P.S. The customer isn’t always right, but you don’t have to go totally insane about it, Samy and Amy! See:

The most epic brand meltdown on Facebook ever


  1. Andrea Elkins says:

    Customer service has been a huge topic of conversation among friends and family lately. You’re so right – the really good ones bring us back to purchase again and again!

    Now for the lighter side: I spend hours on this site and its sister sites:

  2. Andrea! You cannot introduce me to more internet crack! I had enough trouble resisting the Atari Breakout on Google yesterday! Also, thank you for your comment.

  3. Hi Jen,

    Thanks for sharing the smile post! There seems to be a common theme through your three examples: defensiveness. Employees trained, or conditioned, to see the customer in an adversarial role — at customers that are voicing negative feedback.

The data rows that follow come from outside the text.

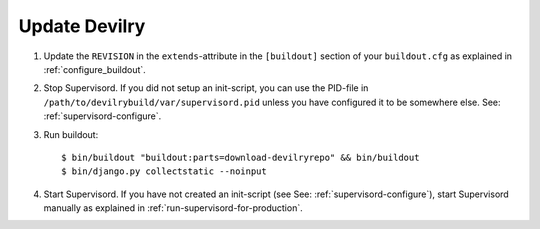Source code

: .. _update:

==============
Update Devilry
==============

1. Update the ``REVISION`` in the ``extends``-attribute in the ``[buildout]`` section of your
   ``buildout.cfg`` as explained in :ref:`configure_buildout`.

2. Stop Supervisord. If you did not setup an init-script, you can use the PID-file
   in ``/path/to/devilrybuild/var/supervisord.pid`` unless you have configured
   it to be somewhere else. See: :ref:`supervisord-configure`.

3. Run buildout::

    $ bin/buildout "buildout:parts=download-devilryrepo" && bin/buildout
    $ bin/django.py collectstatic --noinput

4. Start Supervisord. If you have not created an init-script (see See:
   :ref:`supervisord-configure`), start Supervisord manually as explained in
   :ref:`run-supervisord-for-production`.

    I think it all starts with leadership and culture. Of course, the execution is more complex, but organizations have to start from a place of serving the customer — everything else follows from there.

    • Hi Adam,

      Thank you for weighing in. I fully believe that most of the time employees are approached, it’s because a customer is complaining about something, so I understand how that negativity starts. I think you’re right, though: If the management can establish a culture where the employees believe they have a good product and want to do the right thing, the company is going to get through those rough spots with flying colors. And probably move the customer from someone who’s upset to someone who’s a fan.